INPUT FOR THIS TASK:
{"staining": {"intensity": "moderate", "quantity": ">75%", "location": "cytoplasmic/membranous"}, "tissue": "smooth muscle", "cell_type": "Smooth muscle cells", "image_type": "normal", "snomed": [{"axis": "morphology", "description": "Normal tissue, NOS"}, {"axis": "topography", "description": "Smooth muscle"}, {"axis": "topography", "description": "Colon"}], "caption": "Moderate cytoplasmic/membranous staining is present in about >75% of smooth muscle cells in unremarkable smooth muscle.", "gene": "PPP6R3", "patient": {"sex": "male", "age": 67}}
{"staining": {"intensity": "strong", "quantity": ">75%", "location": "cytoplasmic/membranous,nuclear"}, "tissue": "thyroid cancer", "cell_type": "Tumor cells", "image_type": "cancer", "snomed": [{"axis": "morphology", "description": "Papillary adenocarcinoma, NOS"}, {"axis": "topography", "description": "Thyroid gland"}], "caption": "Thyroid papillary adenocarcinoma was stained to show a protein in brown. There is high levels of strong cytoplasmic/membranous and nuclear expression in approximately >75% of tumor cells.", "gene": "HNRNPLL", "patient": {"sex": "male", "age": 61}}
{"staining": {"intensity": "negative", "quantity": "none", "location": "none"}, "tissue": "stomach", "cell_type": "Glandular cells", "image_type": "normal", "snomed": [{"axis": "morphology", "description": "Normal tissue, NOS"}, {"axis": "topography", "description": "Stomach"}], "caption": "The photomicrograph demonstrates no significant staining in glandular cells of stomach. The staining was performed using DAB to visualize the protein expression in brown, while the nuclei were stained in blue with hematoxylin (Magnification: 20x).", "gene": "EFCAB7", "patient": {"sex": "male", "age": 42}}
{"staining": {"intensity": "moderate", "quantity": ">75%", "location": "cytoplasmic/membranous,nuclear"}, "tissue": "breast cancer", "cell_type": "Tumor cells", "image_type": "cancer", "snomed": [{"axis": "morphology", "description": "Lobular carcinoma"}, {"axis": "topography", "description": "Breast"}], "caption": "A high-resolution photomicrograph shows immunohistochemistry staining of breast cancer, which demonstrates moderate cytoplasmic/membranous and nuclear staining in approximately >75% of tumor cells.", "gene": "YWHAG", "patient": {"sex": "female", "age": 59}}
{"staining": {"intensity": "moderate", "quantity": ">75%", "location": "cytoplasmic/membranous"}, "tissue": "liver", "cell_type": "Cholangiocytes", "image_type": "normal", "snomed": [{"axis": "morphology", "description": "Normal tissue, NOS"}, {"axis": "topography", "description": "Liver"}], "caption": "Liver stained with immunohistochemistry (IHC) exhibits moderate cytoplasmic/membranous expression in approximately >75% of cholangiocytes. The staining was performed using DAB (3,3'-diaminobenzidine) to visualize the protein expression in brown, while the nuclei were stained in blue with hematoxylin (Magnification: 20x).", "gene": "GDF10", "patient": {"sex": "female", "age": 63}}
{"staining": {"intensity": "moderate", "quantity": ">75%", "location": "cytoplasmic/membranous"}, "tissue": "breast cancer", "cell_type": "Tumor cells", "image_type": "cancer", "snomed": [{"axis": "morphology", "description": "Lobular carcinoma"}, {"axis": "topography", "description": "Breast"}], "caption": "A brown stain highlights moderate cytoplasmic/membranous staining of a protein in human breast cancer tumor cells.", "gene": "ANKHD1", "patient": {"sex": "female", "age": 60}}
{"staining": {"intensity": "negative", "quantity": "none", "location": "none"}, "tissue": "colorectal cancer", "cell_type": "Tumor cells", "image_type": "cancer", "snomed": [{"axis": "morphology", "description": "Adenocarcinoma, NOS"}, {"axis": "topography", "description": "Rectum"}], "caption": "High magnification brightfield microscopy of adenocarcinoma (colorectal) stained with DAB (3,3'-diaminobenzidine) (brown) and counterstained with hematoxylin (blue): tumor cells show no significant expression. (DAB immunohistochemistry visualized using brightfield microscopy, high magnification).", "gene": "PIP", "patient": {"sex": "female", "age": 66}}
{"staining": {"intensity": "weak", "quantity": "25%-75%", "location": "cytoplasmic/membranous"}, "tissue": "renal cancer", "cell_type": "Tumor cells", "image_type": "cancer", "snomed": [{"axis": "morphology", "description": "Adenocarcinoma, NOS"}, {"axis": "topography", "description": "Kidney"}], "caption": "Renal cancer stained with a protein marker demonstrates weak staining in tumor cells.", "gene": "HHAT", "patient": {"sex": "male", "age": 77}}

YOUR TASK:
Repeat the material above in its entirety, exactly.

ANSWER TO THIS TASK:
{"staining": {"intensity": "moderate", "quantity": ">75%", "location": "cytoplasmic/membranous"}, "tissue": "smooth muscle", "cell_type": "Smooth muscle cells", "image_type": "normal", "snomed": [{"axis": "morphology", "description": "Normal tissue, NOS"}, {"axis": "topography", "description": "Smooth muscle"}, {"axis": "topography", "description": "Colon"}], "caption": "Moderate cytoplasmic/membranous staining is present in about >75% of smooth muscle cells in unremarkable smooth muscle.", "gene": "PPP6R3", "patient": {"sex": "male", "age": 67}}
{"staining": {"intensity": "strong", "quantity": ">75%", "location": "cytoplasmic/membranous,nuclear"}, "tissue": "thyroid cancer", "cell_type": "Tumor cells", "image_type": "cancer", "snomed": [{"axis": "morphology", "description": "Papillary adenocarcinoma, NOS"}, {"axis": "topography", "description": "Thyroid gland"}], "caption": "Thyroid papillary adenocarcinoma was stained to show a protein in brown. There is high levels of strong cytoplasmic/membranous and nuclear expression in approximately >75% of tumor cells.", "gene": "HNRNPLL", "patient": {"sex": "male", "age": 61}}
{"staining": {"intensity": "negative", "quantity": "none", "location": "none"}, "tissue": "stomach", "cell_type": "Glandular cells", "image_type": "normal", "snomed": [{"axis": "morphology", "description": "Normal tissue, NOS"}, {"axis": "topography", "description": "Stomach"}], "caption": "The photomicrograph demonstrates no significant staining in glandular cells of stomach. The staining was performed using DAB to visualize the protein expression in brown, while the nuclei were stained in blue with hematoxylin (Magnification: 20x).", "gene": "EFCAB7", "patient": {"sex": "male", "age": 42}}
{"staining": {"intensity": "moderate", "quantity": ">75%", "location": "cytoplasmic/membranous,nuclear"}, "tissue": "breast cancer", "cell_type": "Tumor cells", "image_type": "cancer", "snomed": [{"axis": "morphology", "description": "Lobular carcinoma"}, {"axis": "topography", "description": "Breast"}], "caption": "A high-resolution photomicrograph shows immunohistochemistry staining of breast cancer, which demonstrates moderate cytoplasmic/membranous and nuclear staining in approximately >75% of tumor cells.", "gene": "YWHAG", "patient": {"sex": "female", "age": 59}}
{"staining": {"intensity": "moderate", "quantity": ">75%", "location": "cytoplasmic/membranous"}, "tissue": "liver", "cell_type": "Cholangiocytes", "image_type": "normal", "snomed": [{"axis": "morphology", "description": "Normal tissue, NOS"}, {"axis": "topography", "description": "Liver"}], "caption": "Liver stained with immunohistochemistry (IHC) exhibits moderate cytoplasmic/membranous expression in approximately >75% of cholangiocytes. The staining was performed using DAB (3,3'-diaminobenzidine) to visualize the protein expression in brown, while the nuclei were stained in blue with hematoxylin (Magnification: 20x).", "gene": "GDF10", "patient": {"sex": "female", "age": 63}}
{"staining": {"intensity": "moderate", "quantity": ">75%", "location": "cytoplasmic/membranous"}, "tissue": "breast cancer", "cell_type": "Tumor cells", "image_type": "cancer", "snomed": [{"axis": "morphology", "description": "Lobular carcinoma"}, {"axis": "topography", "description": "Breast"}], "caption": "A brown stain highlights moderate cytoplasmic/membranous staining of a protein in human breast cancer tumor cells.", "gene": "ANKHD1", "patient": {"sex": "female", "age": 60}}
{"staining": {"intensity": "negative", "quantity": "none", "location": "none"}, "tissue": "colorectal cancer", "cell_type": "Tumor cells", "image_type": "cancer", "snomed": [{"axis": "morphology", "description": "Adenocarcinoma, NOS"}, {"axis": "topography", "description": "Rectum"}], "caption": "High magnification brightfield microscopy of adenocarcinoma (colorectal) stained with DAB (3,3'-diaminobenzidine) (brown) and counterstained with hematoxylin (blue): tumor cells show no significant expression. (DAB immunohistochemistry visualized using brightfield microscopy, high magnification).", "gene": "PIP", "patient": {"sex": "female", "age": 66}}
{"staining": {"intensity": "weak", "quantity": "25%-75%", "location": "cytoplasmic/membranous"}, "tissue": "renal cancer", "cell_type": "Tumor cells", "image_type": "cancer", "snomed": [{"axis": "morphology", "description": "Adenocarcinoma, NOS"}, {"axis": "topography", "description": "Kidney"}], "caption": "Renal cancer stained with a protein marker demonstrates weak staining in tumor cells.", "gene": "HHAT", "patient": {"sex": "male", "age": 77}}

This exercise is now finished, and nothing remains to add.